Could you set down every entry exactly as it appears?
• • • • • • •
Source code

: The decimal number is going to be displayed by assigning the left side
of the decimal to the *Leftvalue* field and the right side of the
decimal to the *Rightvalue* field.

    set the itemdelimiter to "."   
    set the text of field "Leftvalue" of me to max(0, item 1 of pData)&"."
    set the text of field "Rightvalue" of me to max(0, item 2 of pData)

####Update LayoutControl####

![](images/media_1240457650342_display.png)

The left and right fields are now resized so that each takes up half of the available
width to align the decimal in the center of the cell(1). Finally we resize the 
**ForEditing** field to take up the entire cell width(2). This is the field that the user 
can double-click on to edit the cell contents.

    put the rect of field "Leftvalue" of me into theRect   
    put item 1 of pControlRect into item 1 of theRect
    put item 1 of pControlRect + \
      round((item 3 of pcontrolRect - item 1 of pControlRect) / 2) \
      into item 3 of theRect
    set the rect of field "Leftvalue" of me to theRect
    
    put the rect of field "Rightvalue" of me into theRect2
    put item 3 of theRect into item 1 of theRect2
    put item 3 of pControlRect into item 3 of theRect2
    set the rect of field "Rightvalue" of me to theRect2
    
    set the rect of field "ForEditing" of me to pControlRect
• • • • • • •
SOLUTION:
Source code

: The decimal number is going to be displayed by assigning the left side
of the decimal to the *Leftvalue* field and the right side of the
decimal to the *Rightvalue* field.

    set the itemdelimiter to "."   
    set the text of field "Leftvalue" of me to max(0, item 1 of pData)&"."
    set the text of field "Rightvalue" of me to max(0, item 2 of pData)

####Update LayoutControl####

![](images/media_1240457650342_display.png)

The left and right fields are now resized so that each takes up half of the available
width to align the decimal in the center of the cell(1). Finally we resize the 
**ForEditing** field to take up the entire cell width(2). This is the field that the user 
can double-click on to edit the cell contents.

    put the rect of field "Leftvalue" of me into theRect   
    put item 1 of pControlRect into item 1 of theRect
    put item 1 of pControlRect + \
      round((item 3 of pcontrolRect - item 1 of pControlRect) / 2) \
      into item 3 of theRect
    set the rect of field "Leftvalue" of me to theRect
    
    put the rect of field "Rightvalue" of me into theRect2
    put item 3 of theRect into item 1 of theRect2
    put item 3 of pControlRect into item 3 of theRect2
    set the rect of field "Rightvalue" of me to theRect2
    
    set the rect of field "ForEditing" of me to pControlRect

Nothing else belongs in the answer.